Micaela Wells’s essay on the dearth of content on women of historical significance in today’s history textbooks was truly eye-opening. I graduated from high school in 1964, when inclusion of women in history textbooks was essentially nonexistent. That little, if any, appreciable progress has been achieved in the past 58 years should be a wake-up call to everyone. I recognized 13 of the 20 women Ms. Wells said should be mandatory to learn about. Because of her, I will learn as much as I can about the remaining seven.

Ms. Wells’s essay is a first step in acknowledging that changes and upgrades are needed in our schools’ curriculums.

Vera ReublingerCabin John

Micaela Wells rightly observes that erasing women in history from textbooks hurts children.

Here in the Pasadena Unified School District in California, we are making enormous headway to restore the empty spaces. Five years ago, a PUSD principal and I created a Women’s History Month assembly, with a specific focus on the history of the women’s liberation movement — a movement that changed the American landscape for all but has not been given its due. For instance, before the women’s liberation movement, a student applying to college could legally be denied admission simply because she was female. Feminists changed that.

Feminists have not been significantly noted in our textbooks as changemakers and leaders of our nation. I suspect things would be different now if we had all been taught the details of the women’s liberation movement.

Equal space in textbooks won’t be given to us. We must build a cultural memory of women in history and include it in our curriculums and teaching environments. The textbook authors will follow.

Jennifer Hall Lee, Altadena, Calif.

The writer is a Pasadena Unified School District trustee and
director of “Feminist: Stories
From Women’s Liberation.”

It was disappointing that Micaela Wells, a student at Thomas Jefferson High School for Science and Technology, did not mention a single female physicist, astronomer or astrophysicist. I can name quite a few: Margaret Burbidge, Maria Goeppert Mayer, Cecilia Payne-Gaposchkin, Henrietta Leavitt, Chien-Shiung Wu.

Rosemary Killen, Greenbelt

The writer is an astronomer.

It was ironic that Kathleen Parker’s Jan. 2 op-ed, “Where I went wrong in a year of writing,” appeared in print just below Micaela Wells’s “My history textbook’s message: Women don’t matter.” Ms.

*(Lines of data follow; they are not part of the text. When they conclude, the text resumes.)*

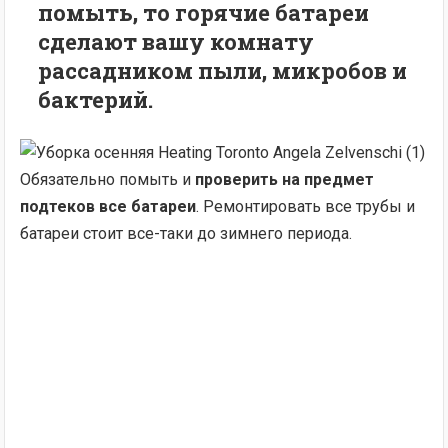
помыть, то горячие батареи
сделают вашу комнату
рассадником пыли, микробов и
бактерий.
Обязательно помыть и
проверить на предмет
подтеков все батареи
. Ремонтировать все трубы и
батареи стоит все-таки до зимнего периода.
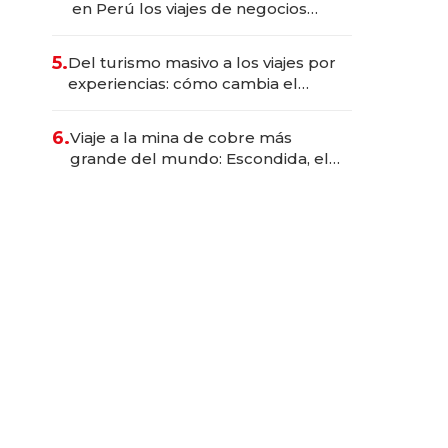
en Perú los viajes de negocios
dejan de ser reuniones para
convertirse en experiencias
5.
Del turismo masivo a los viajes por
transformadoras
experiencias: cómo cambia el
negocio de la asistencia al viajero
6.
Viaje a la mina de cobre más
grande del mundo: Escondida, el
gigante chileno que exporta US$
14.000 millones anuales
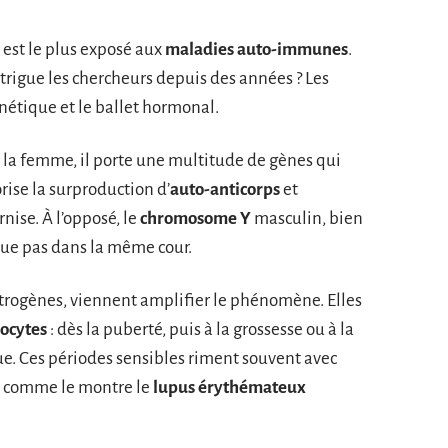
 est le plus exposé aux
maladies auto-immunes
.
rigue les chercheurs depuis des années ? Les
nétique et le ballet hormonal.
z la femme, il porte une multitude de gènes qui
rise la surproduction d’
auto-anticorps
et
rnise. À l’opposé, le
chromosome Y
masculin, bien
oue pas dans la même cour.
œstrogènes, viennent amplifier le phénomène. Elles
ocytes
: dès la puberté, puis à la grossesse ou à la
e. Ces périodes sensibles riment souvent avec
s, comme le montre le
lupus érythémateux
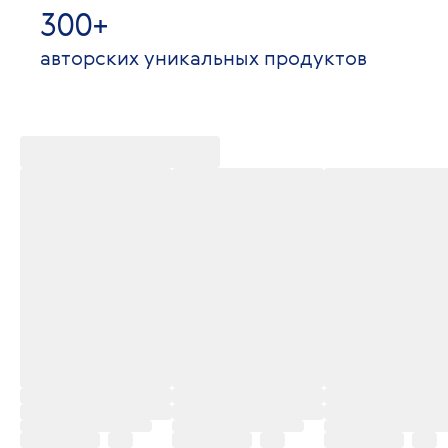
300+
авторских уникальных продуктов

Parker wrote about “wokeness” and criticized herself for failing to call it out for “the foolishness it has become — a bludgeon used to stifle dissent and stymie discourse.” But wokeness is simply “a state of being aware, especially of social problems such as racism and inequality,” according to the Cambridge Dictionary. Clearly, what she should be calling out are those who misuse “wokeness” to stifle dissent and stymie discourse.

Ms. Wells’s op-ed was an excellent example of “wokeness.” She carefully demonstrated how even today’s textbooks “cancel” women’s history and have led to an amazing ignorance of important women in American history. Ms. Wells went beyond wokeness by pointing out (correctly, I believe) that “as we work toward women’s equality, education is holding us back.” She was also correct to write that when women’s accomplishments are omitted from today’s U.S. history curriculum, “it becomes more difficult for students to see how gender-based inequities remain entrenched.”

Far from stifling dissent and stymieing discourse, Ms. Wells was expressing a dissenting opinion about the state of U.S. history education and making an important contribution to the discourse about the subject.